Photo by Mike_fleming, via Flickr
At 5:55 on the morning after his fever presented, I was working on the computer when I heard him whimpering as he went into the bathroom. I went up to him, and he wrapped himself around me. “When do we go downstairs and open our presents?”
“Uh….” I said. “It’s not Christmas, honey.”
“It’s not?”
“I think you were dreaming,” I said, and went on to remind him of all the exciting things still to be lived before we get to Christmas. He was crushed. To be honest, his forehead was so hot, I worried for a moment he might be hallucinating. Still, we got a chuckle out of that one.
-4-
This week was Michael’s special ed evaluation. He was tested at 34 months, so in order to qualify, he had to have a speech-language-communication “age” of 22.6 months. His “age” was 21 months. They decided to put him in a preschool classroom that was created basically, though not in name, for kids with apraxia. He’ll go four days a week for 2 1/2 hours beginning on the first of December. We’re meeting his new teachers later today.

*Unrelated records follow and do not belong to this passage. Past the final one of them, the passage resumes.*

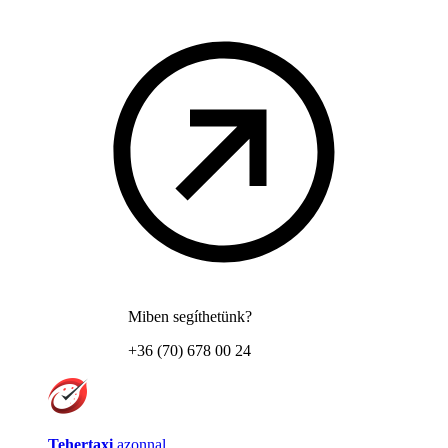
Miben segíthetünk?
+36 (70) 678 00 24
Tehertaxi
azonnal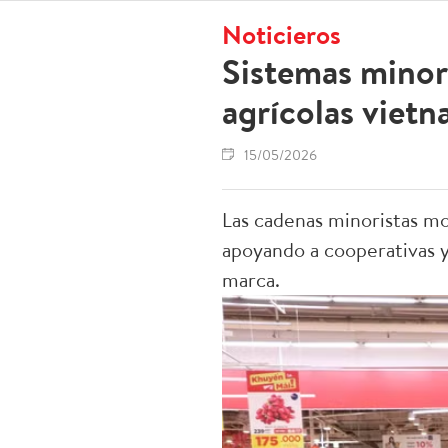
Noticieros
Sistemas minor
agrícolas viet
15/05/2026
Las cadenas minoristas mo
apoyando a cooperativas y
marca.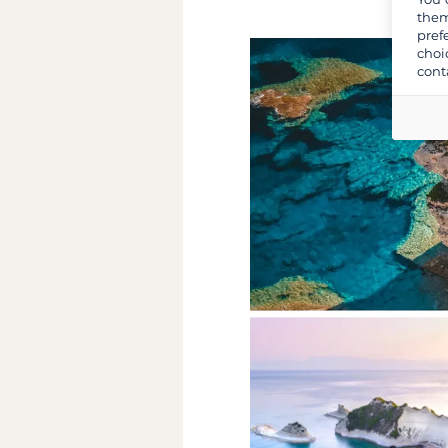
them
pref
choi
cont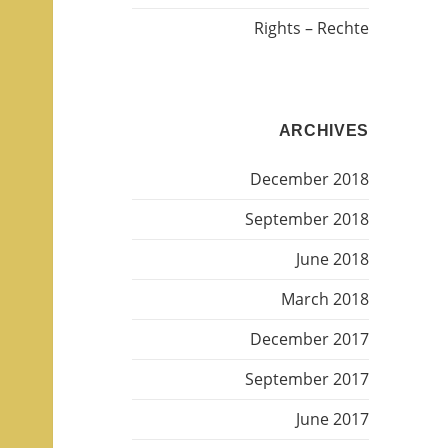
Rights – Rechte
ARCHIVES
December 2018
September 2018
June 2018
March 2018
December 2017
September 2017
June 2017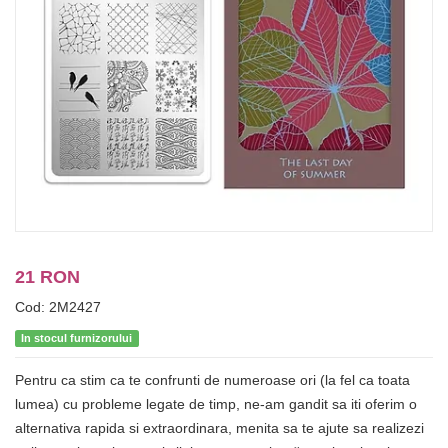
21 RON
Cod: 2M2427
In stocul furnizorului
Pentru ca stim ca te confrunti de numeroase ori (la fel ca toata
lumea) cu probleme legate de timp, ne-am gandit sa iti oferim o
alternativa rapida si extraordinara, menita sa te ajute sa realizezi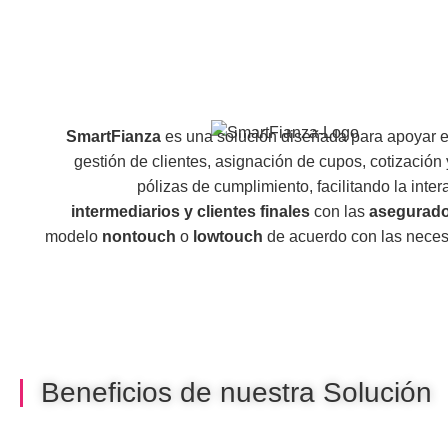
SmartFianza
es una solución diseñada para apoyar 
gestión de clientes, asignación de cupos, cotización
pólizas de cumplimiento, facilitando la inter
intermediarios y clientes finales
con las
asegurad
modelo
nontouch
o
lowtouch
de acuerdo con las neces
Beneficios de nuestra Solución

I shared all this with my family by email and got at least two responses that were attempting to buoy my spirits for the depressing news, and I thought, No, no, you’ve got it all wrong. FOUR MORNINGS A WEEK with no kids in the house???????? I’m going to get so much done!
Ew. That makes me sound like a bad mom.
-5-
I have been doing National Novel Writing Month for the past seven days. I have mixed feelings about NaNo. This is not how I write, especially a new project. A book starts to flow when I know the characters, but I don’t get to know the characters until I’ve written them for quite a while. It’s kind of a catch-22. I don’t expect to “win” for a number of reasons, but I am trying to work for the moment as if I do expect to win, and I’m feeling the pressure. It’s high anxiety. Which is ridiculous.
-6-
And then I had a conversation yesterday with a friend who also writes church music. It was a wakeup call for me. I love writing essays and stories, and it energizes me–but I’m telling you, every time I sit down at the piano and write music, I get up feeling twenty pounds lighter. It’s like my whole body and soul comes alive. Once before, I did a major priority shift in order to make time for writing fiction. I think it is time for another one to allow me time to write more music.
-7-
Finishing up with a grrr for extremely, extremely exciting things I’m not allowed to talk about. Sigh. I know. As I would say to my children, “Your life is soooo difficult.”